## Problem statement
Return exactly those lines of the material below that fall between the line holding "X222504Y342900D01*" and the line holding "X209296Y114300D01*", inclusive.

------------------------------------------------

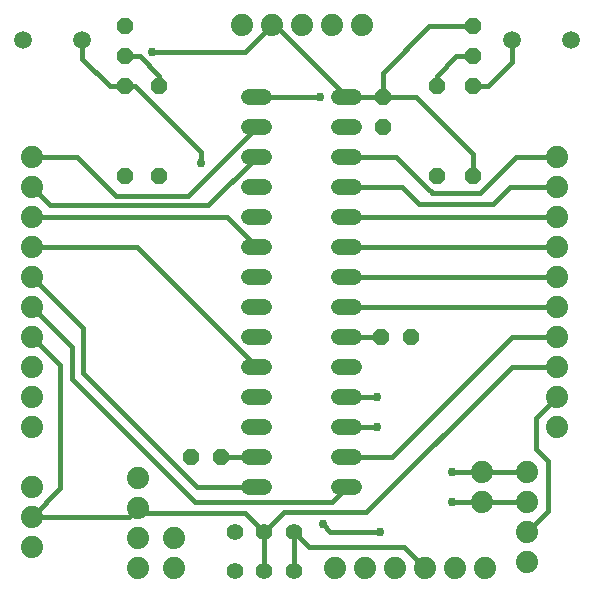
<source format=gbr>
G04 EAGLE Gerber RS-274X export*
G75*
%MOMM*%
%FSLAX34Y34*%
%LPD*%
%INTop Copper*%
%IPPOS*%
%AMOC8*
5,1,8,0,0,1.08239X$1,22.5*%
G01*
%ADD10P,1.429621X8X292.500000*%
%ADD11P,1.429621X8X22.500000*%
%ADD12P,1.429621X8X202.500000*%
%ADD13P,1.429621X8X112.500000*%
%ADD14C,1.879600*%
%ADD15C,1.408000*%
%ADD16C,1.508000*%
%ADD17C,1.320800*%
%ADD18C,0.406400*%
%ADD19C,0.756400*%


D10*
X322580Y419100D03*
X322580Y393700D03*
D11*
X321310Y215900D03*
X346710Y215900D03*
D12*
X185420Y114300D03*
X160020Y114300D03*
D10*
X398780Y478790D03*
X398780Y453390D03*
X104140Y478790D03*
X104140Y453390D03*
D13*
X368300Y351790D03*
X368300Y427990D03*
X133350Y351790D03*
X133350Y427990D03*
D10*
X398780Y427990D03*
X398780Y351790D03*
X104140Y427990D03*
X104140Y351790D03*
D14*
X146050Y20320D03*
X146050Y45720D03*
X406400Y76200D03*
X469900Y368300D03*
X469900Y342900D03*
X469900Y317500D03*
X469900Y292100D03*
X469900Y266700D03*
X469900Y241300D03*
X469900Y215900D03*
X469900Y190500D03*
X469900Y165100D03*
X469900Y139700D03*
X25400Y241300D03*
X25400Y215900D03*
X25400Y190500D03*
X25400Y165100D03*
X25400Y139700D03*
X25400Y368300D03*
X25400Y342900D03*
X25400Y317500D03*
X25400Y292100D03*
X25400Y266700D03*
X25400Y63500D03*
X25400Y88900D03*
X25400Y38100D03*
X115570Y96520D03*
X115570Y71120D03*
X115570Y45720D03*
X115570Y20320D03*
D15*
X197250Y50800D03*
X222250Y50800D03*
X247250Y50800D03*
X197250Y17800D03*
X222250Y17800D03*
X247250Y17800D03*
D14*
X408940Y20320D03*
X383540Y20320D03*
X358140Y20320D03*
X332740Y20320D03*
X307340Y20320D03*
X281940Y20320D03*
X203200Y480060D03*
X228600Y480060D03*
X254000Y480060D03*
X279400Y480060D03*
X304800Y480060D03*
X444500Y101600D03*
X444500Y76200D03*
X444500Y50800D03*
X444500Y25400D03*
D16*
X432200Y467360D03*
X482200Y467360D03*
X68180Y467360D03*
X18180Y467360D03*
D14*
X406400Y101600D03*
D17*
X222504Y419100D02*
X209296Y419100D01*
X209296Y393700D02*
X222504Y393700D01*
X222504Y368300D02*
X209296Y368300D01*
X209296Y342900D02*
X222504Y342900D01*
X222504Y317500D02*
X209296Y317500D01*
X209296Y292100D02*
X222504Y292100D01*
X222504Y266700D02*
X209296Y266700D01*
X209296Y241300D02*
X222504Y241300D01*
X222504Y215900D02*
X209296Y215900D01*
X209296Y190500D02*
X222504Y190500D01*
X222504Y165100D02*
X209296Y165100D01*
X209296Y139700D02*
X222504Y139700D01*
X222504Y114300D02*
X209296Y114300D01*
X209296Y88900D02*
X222504Y88900D01*
X285496Y88900D02*
X298704Y88900D01*
X298704Y114300D02*
X285496Y114300D01*
X285496Y139700D02*
X298704Y139700D01*
X298704Y165100D02*
X285496Y165100D01*
X285496Y190500D02*
X298704Y190500D01*
X298704Y215900D02*
X285496Y215900D01*
X285496Y241300D02*
X298704Y241300D01*
X298704Y266700D02*
X285496Y266700D01*
X285496Y292100D02*
X298704Y292100D01*
X298704Y317500D02*
X285496Y317500D01*
X285496Y342900D02*
X298704Y342900D01*
X298704Y368300D02*
X285496Y368300D01*
X285496Y393700D02*
X298704Y393700D01*
X298704Y419100D02*
X285496Y419100D01*
D18*
X215900Y114300D02*
X185420Y114300D01*
X322580Y419100D02*
X322580Y439420D01*
X361950Y478790D01*
X398780Y478790D01*
X322580Y419100D02*
X292100Y419100D01*
X322580Y419100D02*
X350520Y419100D01*
X398780Y370840D02*
X398780Y351790D01*
X398780Y370840D02*
X350520Y419100D01*
X462280Y68580D02*
X444500Y50800D01*
X462280Y68580D02*
X462280Y110490D01*
X452120Y120650D01*
X452120Y147320D01*
X469900Y165100D01*
X231140Y480060D02*
X228600Y480060D01*
X231140Y480060D02*
X292100Y419100D01*
X228600Y480060D02*
X205740Y457200D01*
X127000Y457200D01*
D19*
X127000Y457200D03*
D18*
X247250Y50800D02*
X247250Y17800D01*
X340360Y38100D02*
X358140Y20320D01*
X259950Y38100D02*
X247250Y50800D01*
X259950Y38100D02*
X340360Y38100D01*
X384810Y453390D02*
X398780Y453390D01*
X384810Y453390D02*
X368300Y436880D01*
X368300Y427990D01*
X321310Y215900D02*
X292100Y215900D01*
X432200Y448710D02*
X432200Y467360D01*
X432200Y448710D02*
X411480Y427990D01*
X398780Y427990D01*
X269240Y419100D02*
X215900Y419100D01*
D19*
X269240Y419100D03*
D18*
X116840Y453390D02*
X104140Y453390D01*
X116840Y453390D02*
X133350Y436880D01*
X133350Y427990D01*
X68180Y451250D02*
X68180Y467360D01*
X91440Y427990D02*
X104140Y427990D01*
X91440Y427990D02*
X68180Y451250D01*
D19*
X168910Y363220D03*
D18*
X168910Y372110D01*
X113030Y427990D01*
X104140Y427990D01*
X292100Y165100D02*
X317500Y165100D01*
D19*
X317500Y165100D03*
X381000Y101600D03*
D18*
X406400Y101600D01*
X444500Y101600D01*
X317500Y139700D02*
X292100Y139700D01*
D19*
X317500Y139700D03*
X381000Y76200D03*
D18*
X406400Y76200D01*
X444500Y76200D01*
D19*
X271780Y57150D03*
D18*
X278130Y50800D02*
X320040Y50800D01*
X278130Y50800D02*
X271780Y57150D01*
D19*
X320040Y50800D03*
D18*
X63500Y368300D02*
X25400Y368300D01*
X63500Y368300D02*
X96520Y335280D01*
X157480Y335280D02*
X215900Y393700D01*
X157480Y335280D02*
X96520Y335280D01*
X41148Y327152D02*
X174752Y327152D01*
X41148Y327152D02*
X25400Y342900D01*
X174752Y327152D02*
X215900Y368300D01*
X190500Y317500D02*
X25400Y317500D01*
X190500Y317500D02*
X215900Y292100D01*
X215900Y88900D02*
X165100Y88900D01*
X68580Y185420D01*
X68580Y223520D01*
X25400Y266700D01*
X292100Y368300D02*
X334010Y368300D01*
X361950Y340360D01*
X363220Y339090D01*
X364490Y337820D01*
X405130Y337820D01*
X435610Y368300D01*
X469900Y368300D01*
X469900Y342900D02*
X430813Y342900D01*
X416335Y328422D01*
X353285Y328422D01*
X338807Y342900D01*
X292100Y342900D01*
X292100Y317500D02*
X469900Y317500D01*
X469900Y292100D02*
X292100Y292100D01*
X292100Y266700D02*
X469900Y266700D01*
X469900Y241300D02*
X292100Y241300D01*
X292100Y88900D02*
X279400Y76200D01*
X163830Y76200D01*
X59690Y180340D01*
X59690Y207010D01*
X25400Y241300D01*
X292100Y114300D02*
X330200Y114300D01*
X431800Y215900D01*
X469900Y215900D01*
X238760Y67310D02*
X222250Y50800D01*
X238760Y67310D02*
X308610Y67310D01*
X431800Y190500D01*
X469900Y190500D01*
X49784Y191530D02*
X25414Y215900D01*
X25400Y215900D01*
X49784Y191530D02*
X49784Y87884D01*
X115570Y71120D02*
X119888Y66802D01*
X206248Y66802D01*
X222250Y50800D01*
X222250Y17800D01*
X107950Y63500D02*
X25400Y63500D01*
X107950Y63500D02*
X115570Y71120D01*
X49784Y87884D02*
X25400Y63500D01*
X25400Y292100D02*
X114300Y292100D01*
X215900Y190500D01*
M02*

</source>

------------------------------------------------

## Solution to this task
X222504Y342900D01*
X222504Y317500D02*
X209296Y317500D01*
X209296Y292100D02*
X222504Y292100D01*
X222504Y266700D02*
X209296Y266700D01*
X209296Y241300D02*
X222504Y241300D01*
X222504Y215900D02*
X209296Y215900D01*
X209296Y190500D02*
X222504Y190500D01*
X222504Y165100D02*
X209296Y165100D01*
X209296Y139700D02*
X222504Y139700D01*
X222504Y114300D02*
X209296Y114300D01*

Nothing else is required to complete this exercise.